*** GIVEN RECORDS ***
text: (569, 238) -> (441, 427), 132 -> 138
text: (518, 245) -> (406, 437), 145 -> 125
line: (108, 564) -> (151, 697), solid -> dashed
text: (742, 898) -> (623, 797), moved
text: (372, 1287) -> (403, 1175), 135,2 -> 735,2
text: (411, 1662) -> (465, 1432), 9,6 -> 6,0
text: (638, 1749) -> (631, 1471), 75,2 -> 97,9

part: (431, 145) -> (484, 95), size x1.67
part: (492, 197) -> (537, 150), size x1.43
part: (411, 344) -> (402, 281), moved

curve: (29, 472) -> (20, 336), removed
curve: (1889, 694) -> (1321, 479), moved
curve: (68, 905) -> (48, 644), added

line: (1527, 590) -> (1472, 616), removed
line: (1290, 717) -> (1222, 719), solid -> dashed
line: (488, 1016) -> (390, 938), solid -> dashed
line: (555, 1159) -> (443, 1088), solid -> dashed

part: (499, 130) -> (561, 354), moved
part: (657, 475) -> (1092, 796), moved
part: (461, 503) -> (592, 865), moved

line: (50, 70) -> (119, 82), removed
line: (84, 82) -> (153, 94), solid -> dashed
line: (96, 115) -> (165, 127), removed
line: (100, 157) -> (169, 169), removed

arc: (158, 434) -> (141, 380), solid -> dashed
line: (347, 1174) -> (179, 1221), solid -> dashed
*** End of GIVEN RECORDS ***
WHAT TO DO
Reply with exactly the lines from the one containing "part: (461, 503) -> (592, 865), moved" to the last line of the material, inclusive, and with nothing more.

REPLY
part: (461, 503) -> (592, 865), moved

line: (50, 70) -> (119, 82), removed
line: (84, 82) -> (153, 94), solid -> dashed
line: (96, 115) -> (165, 127), removed
line: (100, 157) -> (169, 169), removed

arc: (158, 434) -> (141, 380), solid -> dashed
line: (347, 1174) -> (179, 1221), solid -> dashed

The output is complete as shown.